Kathleen Jones reminisces 40 years at Iowa State

Kathy+Jones+is+retiring+from+her+position+as+registrar+and+associate+vice+president+for+Student+Affairs.+She+was+registrar+for+more+than+20+years.%0A

Photo: Megan Wolff/Iowa State Daily

Kathy Jones is retiring from her position as registrar and associate vice president for Student Affairs. She was registrar for more than 20 years.

Thaddeus Mast

On July 1, Iowa State will lose a valuable member of its staff when ISU Registrar Kathleen Jones retires from her current position. Jones has been registrar since 1996 but has worked at the university for 40 years.

Jones started her career after graduating in 1972 with a degree in math.

“I was in math education, but there weren’t a lot of teaching jobs back then, so I kind of floundered around for three months and eventually got a job in the registrar’s office as an entry level clerical staff,” Jones said. “I got that job, had it for four months and then just kind of moved up in the office.”

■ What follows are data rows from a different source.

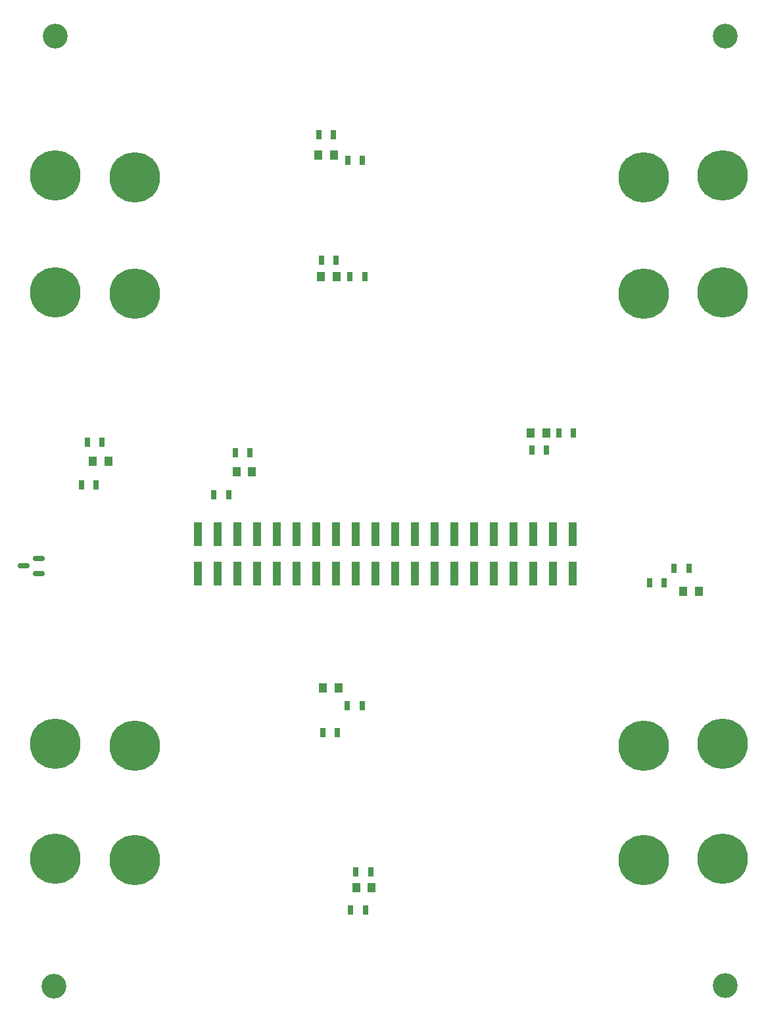
<source format=gbr>
G04 #@! TF.GenerationSoftware,KiCad,Pcbnew,6.0.6+dfsg-1~bpo11+1*
G04 #@! TF.CreationDate,2023-05-18T15:28:19+02:00*
G04 #@! TF.ProjectId,panelcopyforliningupwithjacks,70616e65-6c63-46f7-9079-666f726c696e,rev?*
G04 #@! TF.SameCoordinates,Original*
G04 #@! TF.FileFunction,Soldermask,Bot*
G04 #@! TF.FilePolarity,Negative*
%FSLAX46Y46*%
G04 Gerber Fmt 4.6, Leading zero omitted, Abs format (unit mm)*
G04 Created by KiCad (PCBNEW 6.0.6+dfsg-1~bpo11+1) date 2023-05-18 15:28:19*
%MOMM*%
%LPD*%
G01*
G04 APERTURE LIST*
G04 Aperture macros list*
%AMRoundRect*
0 Rectangle with rounded corners*
0 $1 Rounding radius*
0 $2 $3 $4 $5 $6 $7 $8 $9 X,Y pos of 4 corners*
0 Add a 4 corners polygon primitive as box body*
4,1,4,$2,$3,$4,$5,$6,$7,$8,$9,$2,$3,0*
0 Add four circle primitives for the rounded corners*
1,1,$1+$1,$2,$3*
1,1,$1+$1,$4,$5*
1,1,$1+$1,$6,$7*
1,1,$1+$1,$8,$9*
0 Add four rect primitives between the rounded corners*
20,1,$1+$1,$2,$3,$4,$5,0*
20,1,$1+$1,$4,$5,$6,$7,0*
20,1,$1+$1,$6,$7,$8,$9,0*
20,1,$1+$1,$8,$9,$2,$3,0*%
G04 Aperture macros list end*
%ADD10C,3.200000*%
%ADD11C,6.500000*%
%ADD12R,1.000000X3.150000*%
%ADD13R,0.700000X1.300000*%
%ADD14R,1.000000X1.250000*%
%ADD15RoundRect,0.150000X0.587500X0.150000X-0.587500X0.150000X-0.587500X-0.150000X0.587500X-0.150000X0*%
G04 APERTURE END LIST*
D10*
X59350000Y-159900000D03*
X145800000Y-37500000D03*
X145750000Y-159850000D03*
X59450000Y-37500000D03*
D11*
X135300000Y-55680000D03*
X145450000Y-55450000D03*
X145450000Y-70450000D03*
X135300000Y-70680000D03*
X59450000Y-143450000D03*
X69700000Y-128880000D03*
X59450000Y-128650000D03*
X69700000Y-143680000D03*
X69700000Y-55680000D03*
X59450000Y-55450000D03*
X69700000Y-70680000D03*
X59450000Y-70450000D03*
X145450000Y-143450000D03*
X135300000Y-143680000D03*
X135300000Y-128880000D03*
X145450000Y-128650000D03*
D12*
X126155000Y-106725000D03*
X126155000Y-101675000D03*
X123615000Y-106725000D03*
X123615000Y-101675000D03*
X121075000Y-106725000D03*
X121075000Y-101675000D03*
X118535000Y-106725000D03*
X118535000Y-101675000D03*
X115995000Y-106725000D03*
X115995000Y-101675000D03*
X113455000Y-106725000D03*
X113455000Y-101675000D03*
X110915000Y-106725000D03*
X110915000Y-101675000D03*
X108375000Y-106725000D03*
X108375000Y-101675000D03*
X105835000Y-106725000D03*
X105835000Y-101675000D03*
X103295000Y-106725000D03*
X103295000Y-101675000D03*
X100755000Y-106725000D03*
X100755000Y-101675000D03*
X98215000Y-106725000D03*
X98215000Y-101675000D03*
X95675000Y-106725000D03*
X95675000Y-101675000D03*
X93135000Y-106725000D03*
X93135000Y-101675000D03*
X90595000Y-106725000D03*
X90595000Y-101675000D03*
X88055000Y-106725000D03*
X88055000Y-101675000D03*
X85515000Y-106725000D03*
X85515000Y-101675000D03*
X82975000Y-106725000D03*
X82975000Y-101675000D03*
X80435000Y-106725000D03*
X80435000Y-101675000D03*
X77895000Y-106725000D03*
X77895000Y-101675000D03*
D13*
X95300000Y-50175000D03*
X93400000Y-50175000D03*
X95650000Y-66375000D03*
X93750000Y-66375000D03*
X100110000Y-145140000D03*
X98210000Y-145140000D03*
X95825000Y-127250000D03*
X93925000Y-127250000D03*
X139175000Y-106025000D03*
X141075000Y-106025000D03*
X122750000Y-90825000D03*
X120850000Y-90825000D03*
X63625000Y-89825000D03*
X65525000Y-89825000D03*
X82675000Y-91150000D03*
X84575000Y-91150000D03*
X97100000Y-123775000D03*
X99000000Y-123775000D03*
D14*
X98225000Y-147175000D03*
X100225000Y-147175000D03*
X93975000Y-121475000D03*
X95975000Y-121475000D03*
D13*
X99425000Y-150100000D03*
X97525000Y-150100000D03*
X62875000Y-95300000D03*
X64775000Y-95300000D03*
D14*
X66350000Y-92275000D03*
X64350000Y-92275000D03*
X84825000Y-93600000D03*
X82825000Y-93600000D03*
D13*
X79900000Y-96590000D03*
X81800000Y-96590000D03*
D14*
X93700000Y-68450000D03*
X95700000Y-68450000D03*
D13*
X99325000Y-68425000D03*
X97425000Y-68425000D03*
X126240000Y-88590000D03*
X124340000Y-88590000D03*
D14*
X120700000Y-88600000D03*
X122700000Y-88600000D03*
D13*
X136000000Y-107910000D03*
X137900000Y-107910000D03*
D14*
X142340000Y-108990000D03*
X140340000Y-108990000D03*
X93375000Y-52800000D03*
X95375000Y-52800000D03*
D13*
X99030000Y-53490000D03*
X97130000Y-53490000D03*
D15*
X57337500Y-104790000D03*
X57337500Y-106690000D03*
X55462500Y-105740000D03*
M02*

</source>
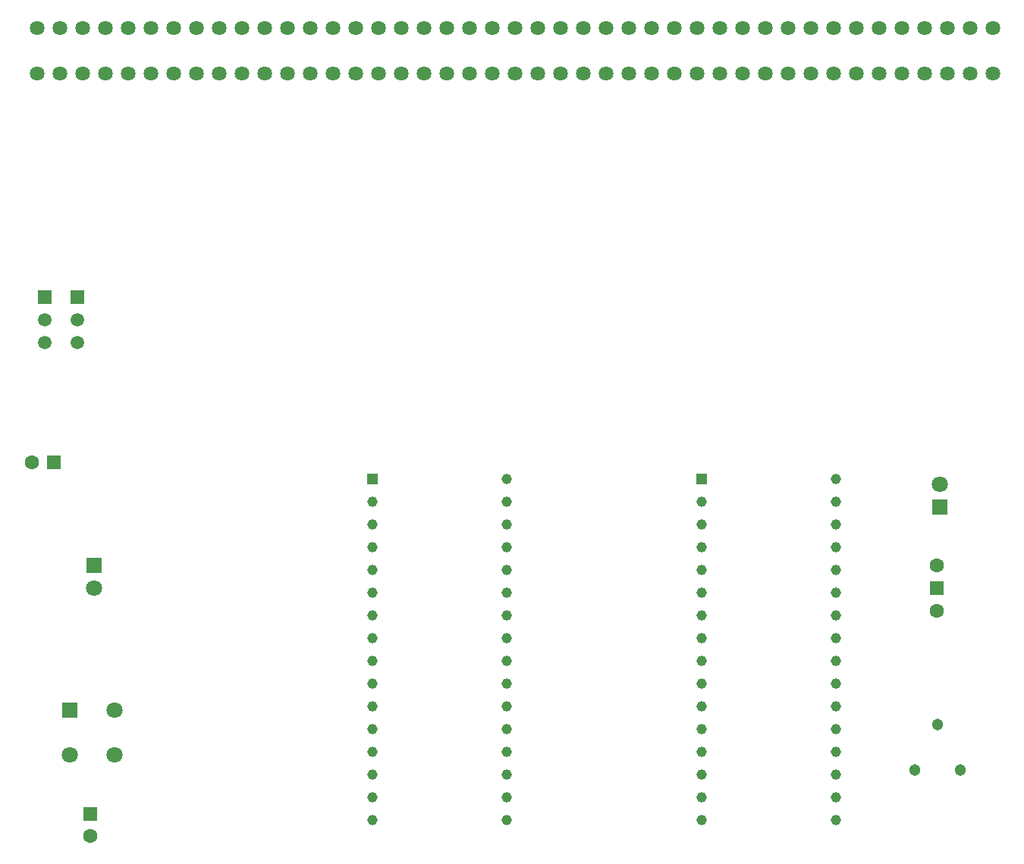
<source format=gbr>
%TF.GenerationSoftware,KiCad,Pcbnew,8.0.3*%
%TF.CreationDate,2024-08-26T22:05:50+02:00*%
%TF.ProjectId,ARIII_EPROM,41524949-495f-4455-9052-4f4d2e6b6963,rev?*%
%TF.SameCoordinates,Original*%
%TF.FileFunction,Soldermask,Bot*%
%TF.FilePolarity,Negative*%
%FSLAX46Y46*%
G04 Gerber Fmt 4.6, Leading zero omitted, Abs format (unit mm)*
G04 Created by KiCad (PCBNEW 8.0.3) date 2024-08-26 22:05:50*
%MOMM*%
%LPD*%
G01*
G04 APERTURE LIST*
%ADD10R,1.160000X1.160000*%
%ADD11C,1.160000*%
%ADD12C,1.303000*%
%ADD13R,1.500000X1.500000*%
%ADD14C,1.600000*%
%ADD15C,1.500000*%
%ADD16R,1.600000X1.600000*%
%ADD17R,1.800000X1.800000*%
%ADD18C,1.800000*%
%ADD19C,1.635000*%
G04 APERTURE END LIST*
D10*
%TO.C,U7*%
X125510000Y-89550000D03*
D11*
X125510000Y-92090000D03*
X125510000Y-94630000D03*
X125510000Y-97170000D03*
X125510000Y-99710000D03*
X125510000Y-102250000D03*
X125510000Y-104790000D03*
X125510000Y-107330000D03*
X125510000Y-109870000D03*
X125510000Y-112410000D03*
X125510000Y-114950000D03*
X125510000Y-117490000D03*
X125510000Y-120030000D03*
X125510000Y-122570000D03*
X125510000Y-125110000D03*
X125510000Y-127650000D03*
X140500000Y-127650000D03*
X140500000Y-125110000D03*
X140500000Y-122570000D03*
X140500000Y-120030000D03*
X140500000Y-117490000D03*
X140500000Y-114950000D03*
X140500000Y-112410000D03*
X140500000Y-109870000D03*
X140500000Y-107330000D03*
X140500000Y-104790000D03*
X140500000Y-102250000D03*
X140500000Y-99710000D03*
X140500000Y-97170000D03*
X140500000Y-94630000D03*
X140500000Y-92090000D03*
X140500000Y-89550000D03*
%TD*%
D12*
%TO.C,VR1*%
X191090000Y-122080000D03*
X188550000Y-117000000D03*
X186010000Y-122080000D03*
%TD*%
D13*
%TO.C,SW2*%
X188500000Y-101690000D03*
D14*
X188500000Y-104230000D03*
X188500000Y-99150000D03*
%TD*%
D13*
%TO.C,Q2*%
X88900000Y-69200000D03*
D15*
X88900000Y-71740000D03*
X88900000Y-74280000D03*
%TD*%
D16*
%TO.C,C1*%
X94000000Y-126944888D03*
D14*
X94000000Y-129444888D03*
%TD*%
D17*
%TO.C,D2*%
X94450000Y-99225000D03*
D18*
X94450000Y-101765000D03*
%TD*%
D13*
%TO.C,Q1*%
X92600000Y-69200000D03*
D15*
X92600000Y-71740000D03*
X92600000Y-74280000D03*
%TD*%
D17*
%TO.C,SW1*%
X91677500Y-115377500D03*
D18*
X96677500Y-115377500D03*
X91677500Y-120377500D03*
X96677500Y-120377500D03*
%TD*%
D19*
%TO.C,CN1*%
X88060000Y-39120000D03*
X88060000Y-44200000D03*
X90600000Y-39120000D03*
X90600000Y-44200000D03*
X93140000Y-39120000D03*
X93140000Y-44200000D03*
X95680000Y-39120000D03*
X95680000Y-44200000D03*
X98220000Y-39120000D03*
X98220000Y-44200000D03*
X100760000Y-39120000D03*
X100760000Y-44200000D03*
X103300000Y-39120000D03*
X103300000Y-44200000D03*
X105840000Y-39120000D03*
X105840000Y-44200000D03*
X108380000Y-39120000D03*
X108380000Y-44200000D03*
X110920000Y-39120000D03*
X110920000Y-44200000D03*
X113460000Y-39120000D03*
X113460000Y-44200000D03*
X116000000Y-39120000D03*
X116000000Y-44200000D03*
X118540000Y-39120000D03*
X118540000Y-44200000D03*
X121080000Y-39120000D03*
X121080000Y-44200000D03*
X123620000Y-39120000D03*
X123620000Y-44200000D03*
X126160000Y-39120000D03*
X126160000Y-44200000D03*
X128700000Y-39120000D03*
X128700000Y-44200000D03*
X131240000Y-39120000D03*
X131240000Y-44200000D03*
X133780000Y-39120000D03*
X133780000Y-44200000D03*
X136320000Y-39120000D03*
X136320000Y-44200000D03*
X138860000Y-39120000D03*
X138860000Y-44200000D03*
X141400000Y-39120000D03*
X141400000Y-44200000D03*
X143940000Y-39120000D03*
X143940000Y-44200000D03*
X146480000Y-39120000D03*
X146480000Y-44200000D03*
X149020000Y-39120000D03*
X149020000Y-44200000D03*
X151560000Y-39120000D03*
X151560000Y-44200000D03*
X154100000Y-39120000D03*
X154100000Y-44200000D03*
X156640000Y-39120000D03*
X156640000Y-44200000D03*
X159180000Y-39120000D03*
X159180000Y-44200000D03*
X161720000Y-39120000D03*
X161720000Y-44200000D03*
X164260000Y-39120000D03*
X164260000Y-44200000D03*
X166800000Y-39120000D03*
X166800000Y-44200000D03*
X169340000Y-39120000D03*
X169340000Y-44200000D03*
X171880000Y-39120000D03*
X171880000Y-44200000D03*
X174420000Y-39120000D03*
X174420000Y-44200000D03*
X176960000Y-39120000D03*
X176960000Y-44200000D03*
X179500000Y-39120000D03*
X179500000Y-44200000D03*
X182040000Y-39120000D03*
X182040000Y-44200000D03*
X184580000Y-39120000D03*
X184580000Y-44200000D03*
X187120000Y-39120000D03*
X187120000Y-44200000D03*
X189660000Y-39120000D03*
X189660000Y-44200000D03*
X192200000Y-39120000D03*
X192200000Y-44200000D03*
X194740000Y-39120000D03*
X194740000Y-44200000D03*
%TD*%
D16*
%TO.C,C6*%
X89950000Y-87650000D03*
D14*
X87450000Y-87650000D03*
%TD*%
D17*
%TO.C,D1*%
X188850000Y-92700000D03*
D18*
X188850000Y-90160000D03*
%TD*%
D11*
%TO.C,U9*%
X177250000Y-89550000D03*
X177250000Y-92090000D03*
X177250000Y-94630000D03*
X177250000Y-97170000D03*
X177250000Y-99710000D03*
X177250000Y-102250000D03*
X177250000Y-104790000D03*
X177250000Y-107330000D03*
X177250000Y-109870000D03*
X177250000Y-112410000D03*
X177250000Y-114950000D03*
X177250000Y-117490000D03*
X177250000Y-120030000D03*
X177250000Y-122570000D03*
X177250000Y-125110000D03*
X177250000Y-127650000D03*
X162260000Y-127650000D03*
X162260000Y-125110000D03*
X162260000Y-122570000D03*
X162260000Y-120030000D03*
X162260000Y-117490000D03*
X162260000Y-114950000D03*
X162260000Y-112410000D03*
X162260000Y-109870000D03*
X162260000Y-107330000D03*
X162260000Y-104790000D03*
X162260000Y-102250000D03*
X162260000Y-99710000D03*
X162260000Y-97170000D03*
X162260000Y-94630000D03*
X162260000Y-92090000D03*
D10*
X162260000Y-89550000D03*
%TD*%
M02*

</source>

Because Jones has been working at the office of the registrar for so long, she was involved throughout the transformation from paper records to Iowa State’s current computer-only records. It started in the mid-1970s.

“We didn’t really have a plan for using those electronic records,” Jones said. “It was something we needed to do just because. We couldn’t be paper forever. Back then we couldn’t even imagine what we have today with everything being electronic.”

As everything needed to be changed manually back then, not everyone could turn up at the same time to make a schedule change, so turn cards were implemented. Students were given a time to go and make their changes. However, Jones remembered, they gave out turn cards all at once.

“I turned up at 6 one morning because I had to hand out turn cards,” she said. “I saw a line of students by the Union, and I laughed and thought, ‘What are all those students doing here?’ So we kept going, and the line was up to Beardshear and I thought, ‘Oh no.’ So I got to the door, and there were students with sleeping bags waiting for the door to open. Of course I had the building key. I realized after [my husband] dropped me off that they were waiting for me, and here I was laughing at all of these students. We don’t have lines like that anymore.”

By 1987, touchtone registration was introduced, with Jones’s help. This caused some problems for her and the registrar’s office, as Jones explained.

“Before [touchtone registration], the students would turn in their schedule requests to us, and then they would get their schedules in the mail,” she said. “They weren’t there when the computer made the changes, and if it needed to move stuff around, it did. By spring of ’87, we implemented touchtone registration. The students would call in on the touchtone phone, and then they had to identify themselves with a PIN and their SSN, and then they would start to add/drop.”

Jones said the university went completely to touchtone registration at one point. 

“By ’87, we actually completely did away with the pre-registration and went cold turkey touchtone registration, so every student would build their schedule on the fly using touchtone registration on the phone. They were actually doing their registration online and getting immediate feedback. That was brand new to us, and we didn’t have a backup. That was pretty scary. The worst part was we didn’t know how to spread out the load. Touchtone registration really hit on the capacity of the phone system, in particular the Ames phone lines.”

Although this may not seem like a large problem, Jones continued to explain the repercussions of this first try at something new.

“We had some issues of people not getting a dial tone because the use was so heavy. I remember meeting with people from the phone company. Ames city individuals were not happy, because you need 911 service, and we were impeding that. And that was probably the worst day of my life, because we were so worried.”

Jones made sure that Iowa State was always one of the first universities to change and adapt to new technologies.

“I look back at how far we’ve come, and I think of where we started, and it’s almost overwhelming how much we got accomplished in 40 years. That’s my greatest pride. We were always early. We were never the first, but we were always early.”

Thomas Hill, vice president of Student Affairs, has worked with Jones for many years.

“We have an excellent working relationship. She is an outstanding individual and an outstanding professional,” Hill said. “She, along with everyone else, has done an excellent job.”

Laura Doering will be Jones’ successor, and Jones has high hopes for her.

“Laura’s been with us since 1996, and she is most recently senior associate registrar, so she knows the business of being a registrar.”

Although Jones will no longer be registrar, she will continue to work as associate vice president of Student Affairs until the position is filled later this year. Jones already has plans of what to do after she is retired.

“We want to go see all of the National Parks,” she said. “I’ll probably do a lot of traveling — miss at least one winter here. That will be nice.

“I love being registrar, that is my dream job. I didn’t even know about it until I worked here in 1972. But as I worked in this office and figured out this is really what I want to do, my goal was always to be registrar, and now I won’t be doing that anymore, and that kind of leaves a hole.”